10 Es ist im vorliegenden Fall unbestritten, dass dem Revisionswerber eine Abschrift der Niederschrift, worin (neben dem Verlauf der vorangegangenen Verhandlung auch) die mündliche Verkündung der Entscheidung über seine Beschwerde beurkundet war, ausgefolgt wurde und er nicht innerhalb der Frist des § 29 Abs. 5 VwGVG von zwei Wochen einen Antrag auf (volle) Ausfertigung gestellt hat.

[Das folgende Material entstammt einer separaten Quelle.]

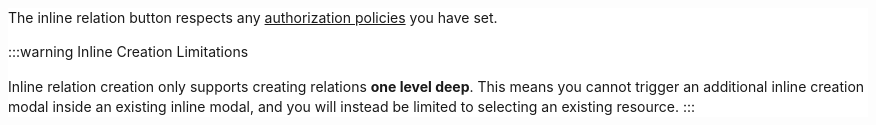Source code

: The inline relation button respects any [authorization policies](./authorization.md) you have set.

:::warning Inline Creation Limitations

Inline relation creation only supports creating relations **one level deep**. This means you cannot trigger an additional inline creation modal inside an existing inline modal, and you will instead be limited to selecting an existing resource.
:::
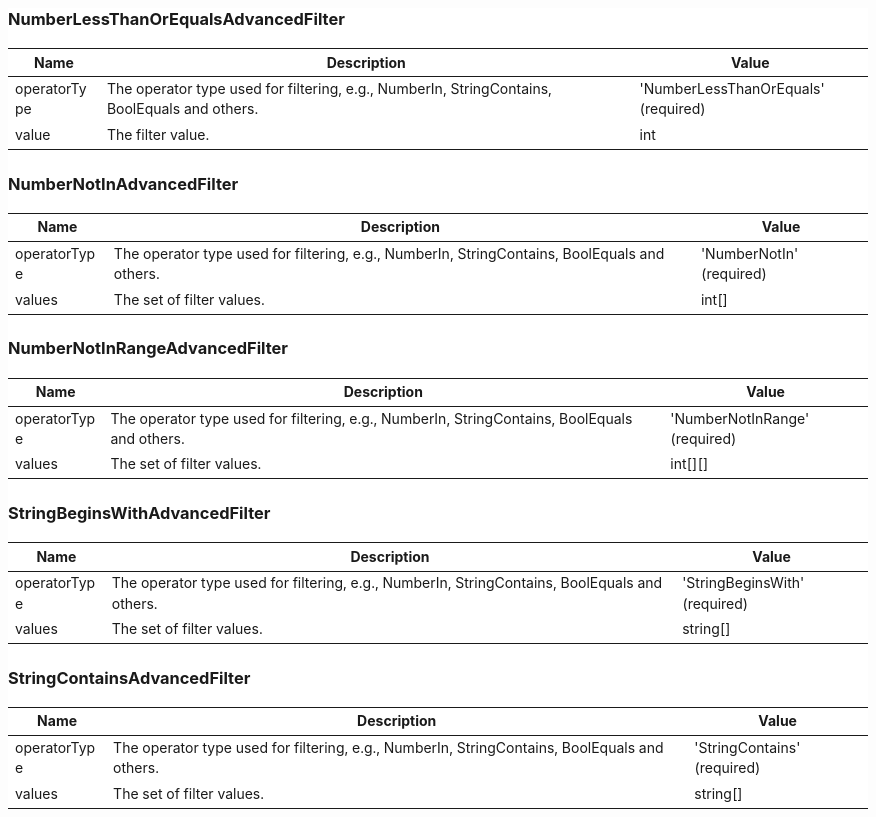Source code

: 
### NumberLessThanOrEqualsAdvancedFilter

| Name | Description | Value |
|-|-|-|
| operatorType | The operator type used for filtering, e.g., NumberIn, StringContains, BoolEquals and others. | 'NumberLessThanOrEquals' (required) |
| value | The filter value. | int |


### NumberNotInAdvancedFilter

| Name | Description | Value |
|-|-|-|
| operatorType | The operator type used for filtering, e.g., NumberIn, StringContains, BoolEquals and others. | 'NumberNotIn' (required) |
| values | The set of filter values. | int[] |


### NumberNotInRangeAdvancedFilter

| Name | Description | Value |
|-|-|-|
| operatorType | The operator type used for filtering, e.g., NumberIn, StringContains, BoolEquals and others. | 'NumberNotInRange' (required) |
| values | The set of filter values. | int[][] |


### StringBeginsWithAdvancedFilter

| Name | Description | Value |
|-|-|-|
| operatorType | The operator type used for filtering, e.g., NumberIn, StringContains, BoolEquals and others. | 'StringBeginsWith' (required) |
| values | The set of filter values. | string[] |


### StringContainsAdvancedFilter

| Name | Description | Value |
|-|-|-|
| operatorType | The operator type used for filtering, e.g., NumberIn, StringContains, BoolEquals and others. | 'StringContains' (required) |
| values | The set of filter values. | string[] |
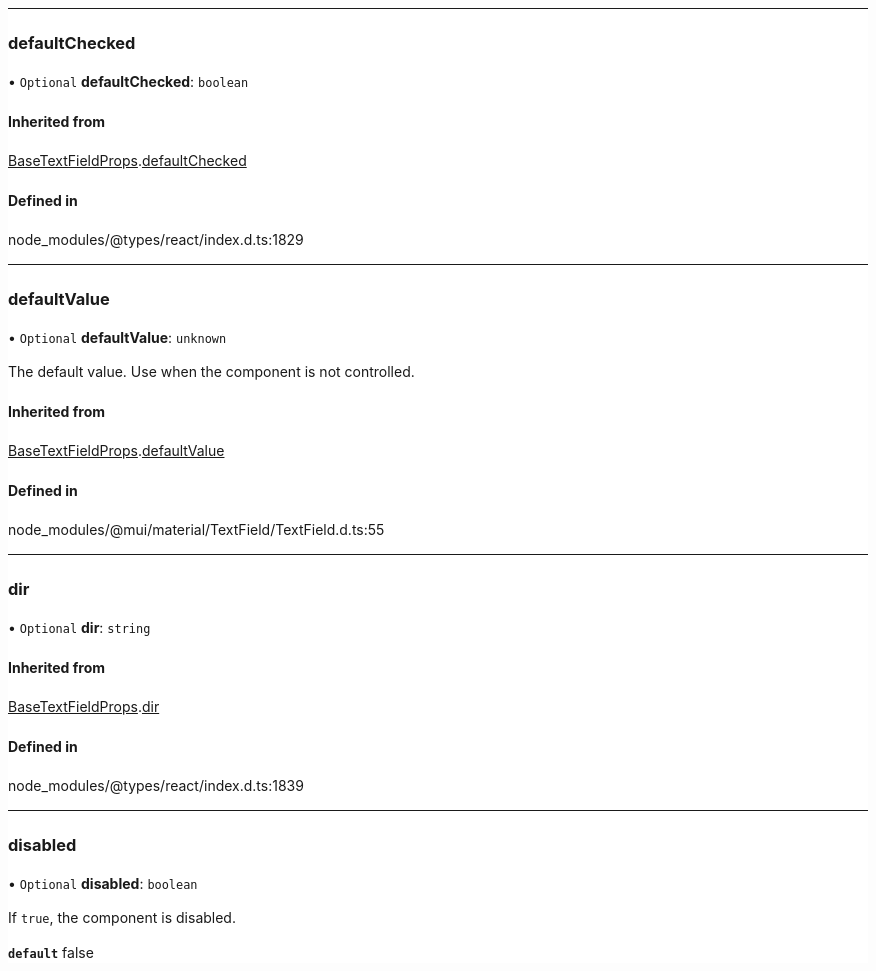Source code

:___

### defaultChecked

• `Optional` **defaultChecked**: `boolean`

#### Inherited from

[BaseTextFieldProps](components_GraphEditor_DataEditor._internal_.BaseTextFieldProps.md).[defaultChecked](components_GraphEditor_DataEditor._internal_.BaseTextFieldProps.md#defaultchecked)

#### Defined in

node_modules/@types/react/index.d.ts:1829

___

### defaultValue

• `Optional` **defaultValue**: `unknown`

The default value. Use when the component is not controlled.

#### Inherited from

[BaseTextFieldProps](components_GraphEditor_DataEditor._internal_.BaseTextFieldProps.md).[defaultValue](components_GraphEditor_DataEditor._internal_.BaseTextFieldProps.md#defaultvalue)

#### Defined in

node_modules/@mui/material/TextField/TextField.d.ts:55

___

### dir

• `Optional` **dir**: `string`

#### Inherited from

[BaseTextFieldProps](components_GraphEditor_DataEditor._internal_.BaseTextFieldProps.md).[dir](components_GraphEditor_DataEditor._internal_.BaseTextFieldProps.md#dir)

#### Defined in

node_modules/@types/react/index.d.ts:1839

___

### disabled

• `Optional` **disabled**: `boolean`

If `true`, the component is disabled.

**`default`** false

11 Daraus folgt, dass zum einen das Bundesverwaltungsgericht zur gekürzten Ausfertigung gemäß § 29 Abs. 5 VwGVG berechtigt war und zum anderen gemäß § 25a Abs. 4a VwGG die Revision nicht zulässig ist. Nach der zuletzt genannten Bestimmung ist, wenn das Erkenntnis des Verwaltungsgerichts mündlich verkündet wurde, eine Revision nur nach einem Antrag auf Ausfertigung des Erkenntnisses durch mindestens einen der hiezu Berechtigten zulässig. Diese Regelung stellt nur darauf ab, ob ein Antrag auf Ausfertigung (rechtzeitig) gestellt wurde, ohne dass es darauf ankommt, aus welchen Gründen er allenfalls unterblieben ist (vgl. zu einem Fall, in dem die Verhandlungsschrift ähnlich wie hier bereits eine ausführliche Protokollierung der Entscheidungsgründe des mündlich verkündeten Erkenntnisses enthielt, etwa VwGH 30.4.2024, Ra 2022/05/0188). Das Unterbleiben der Belehrung nach § 29 Abs. 2a VwGVG kann einen Wiedereinsetzungsgrund gegen die Versäumung der Frist zur Stellung eines Antrags auf Ausfertigung darstellen, es führt aber nicht zur Zulässigkeit der Revision, obwohl ein derartiger Antrag nicht gestellt wurde.
12 Die Revision erweist sich daher schon mangels eines Antrags auf Ausfertigung im Sinn des § 25a Abs. 4a letzter Satz VwGG als unzulässig und war somit gemäß § 34 Abs. 1 VwGG ohne weiteres Verfahren zurückzuweisen.